Start of Excerpt to read
Skip to content

aarani/hpcc

Repository files navigation

hpcc — vault cube mark
hpcc

A distributed compiler cache that a regulated security team will actually approve.
Sandboxed remote compilation · per-tenant KVM boundary · auditable by row.

Build & Test Suite License: AGPL-3.0 Go 1.26+ Go Report Card Go Reference hpcc.dev


⚠️ Work in progress. hpcc is under active development and has not been audited. Do not rely on it for security-sensitive or production workloads yet.

Quick start

git clone https://github.com/aarani/hpcc.git
cd hpcc && go build && go install

# wrap a compiler invocation
hpcc wrap cc -c hello.c -o hello.o

# or wire into a Makefile
make CC="hpcc wrap cc" CXX="hpcc wrap c++"

# start the daemon (foreground; supervise with systemd / launchd)
hpcc start

See docs/plan.md for the full design and roadmap, and docs/client.toml / docs/scheduler.toml / docs/worker.toml for example configs.


Why?

ccache is great on your laptop. sccache adds a daemon and a remote cache. distcc farms compiles across machines. They all share one assumption: the worker is trusted shared-kernel infrastructure.

That assumption is where the conversation ends in a regulated enterprise. A regulated security review isn't asking "is namespace isolation technically sufficient?" — they're asking "is this a boundary auditors recognize?" A bwrap sandbox is not. A KVM boundary is.

hpcc is built on a different assumption: the worker is hostile-by-default, multi-tenant, and on the audit trail.

  • One Firecracker microVM per tenant session, driven directly by hpcc (no firecracker-containerd dependency — that project has stagnated, and for something whose value proposition is "this lives in regulated environments for years," depending on unmaintained orchestration is the wrong direction). Separate kernel, KVM boundary; the VM stays warm across compiles, snapshotted on idle timeout. gVisor was considered and rejected: it's a userspace kernel intercepting syscalls, not the kernel+KVM boundary a regulated security review actually recognises. No competing OSS distributed compiler ships hardware-virtualised per-tenant isolation — sccache-dist runs bwrap, distcc runs nothing.
  • The VM has no NIC. There is no exfiltration argument to have, because there is no network device. Full stop. The host↔guest channel is one vsock device carrying a single bidirectional gRPC stream.
  • The container image digest is the toolchain identity. No "hash the gcc binary" dance. 50 developers sharing one image produce one cache bucket; CI and laptops cannot silently diverge.
  • Server-side preprocessing in CAS mode (Bazel/RBE-style): client sends digests, worker materializes the include closure from a shared blob store. Cross-developer hit rates that client-preprocessing tools can't reach.
  • Auto-injected reproducibility flags (-Werror=date-time, -ffile-prefix-map, -frandom-seed) plus pinned locale/timezone/hostname inside the VM. Byte-identical outputs by default, not by ceremony.
  • Per-job audit row(image_digest, source_digest, flags, output_digest, tenant, worker, vm, duration, exit) — reproducible from a single line. This is the table format regulated audit teams want to see.
  • Structured miss explanations. hpcc explain <file> names which header or which flag changed. Not a debug log you have to grep.
End of Excerpt to read
* _Using the information_:
1 – Answer these questions from the hpcc README, one answer per line, marked like the questions.
(a) What does the host↔guest channel consist of?
(b) Which command starts the daemon?
(c) What does sccache-dist run for isolation?
2 – Please decide whether each statement agrees with the hpcc README. Answer yes or no, and quote the words that decide it.
(a) hpcc has already been audited.
(b) gVisor was adopted as hpcc's isolation layer.
(c) The tenant VM is snapshotted when it sits idle.
Start of Data for analysis
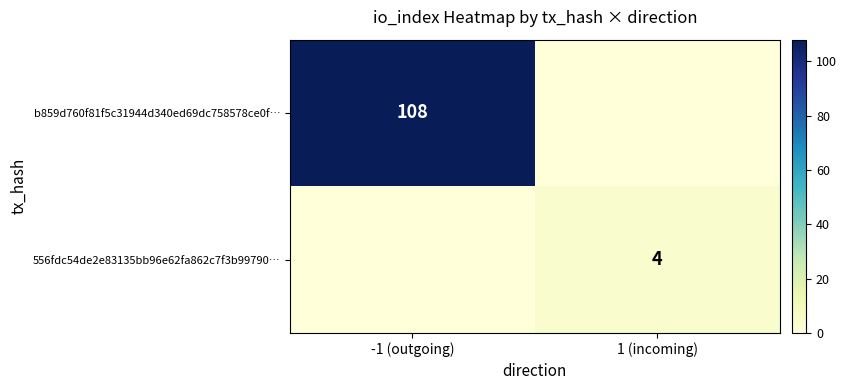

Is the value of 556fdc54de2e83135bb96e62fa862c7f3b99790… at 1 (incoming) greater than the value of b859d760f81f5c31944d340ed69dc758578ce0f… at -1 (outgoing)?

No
End of Data for analysis
Start of Data for analysis
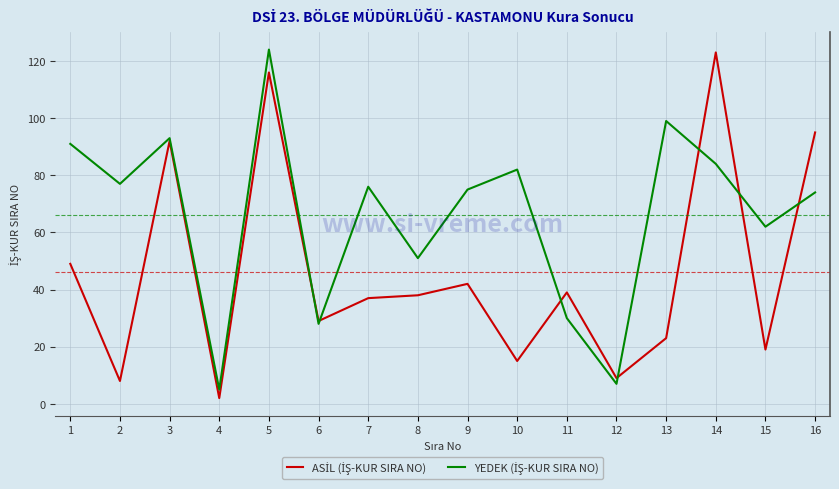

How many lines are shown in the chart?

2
End of Data for analysis
Start of Data for analysis
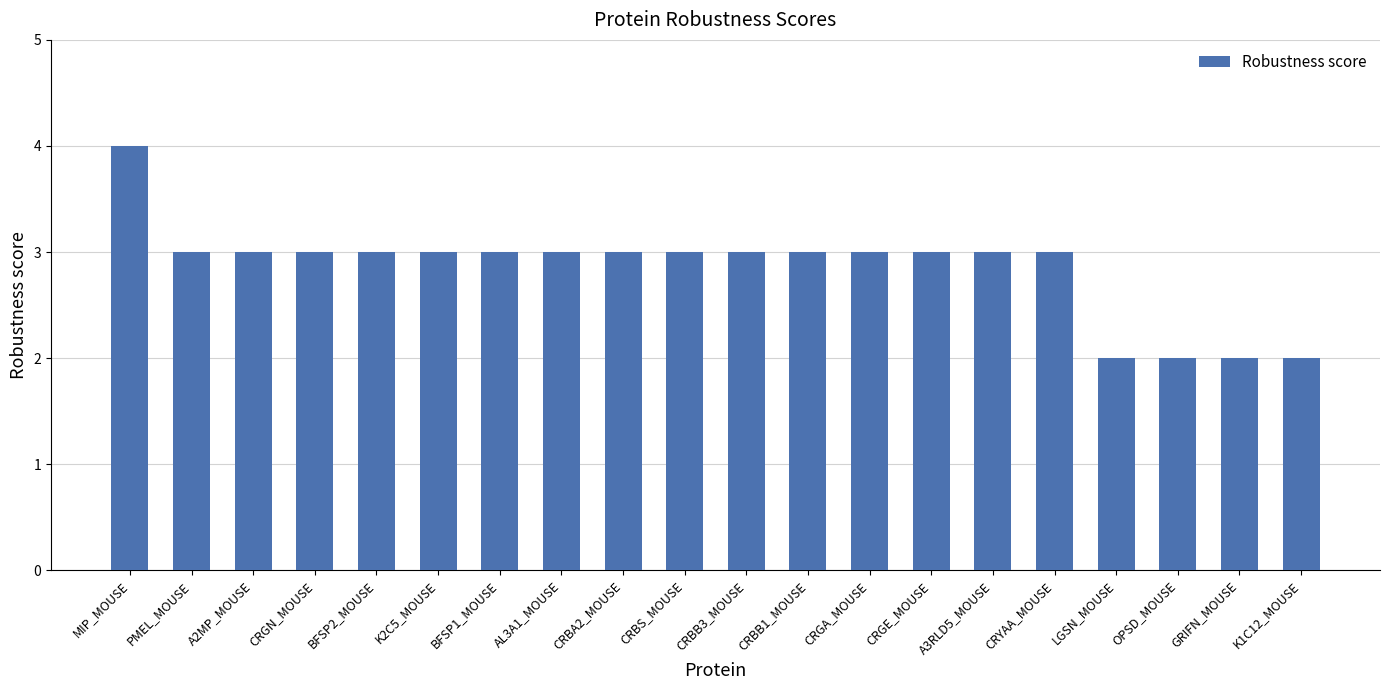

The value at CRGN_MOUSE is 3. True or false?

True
End of Data for analysis
* _Solution set_:
1 –
(a) One vsock device carrying a single bidirectional gRPC stream.
(b) hpcc start
(c) bwrap

2 –
(a) No: "hpcc is under active development and has not been audited."
(b) No: "gVisor was considered and rejected"
(c) Yes: "the VM stays warm across compiles, snapshotted on idle timeout."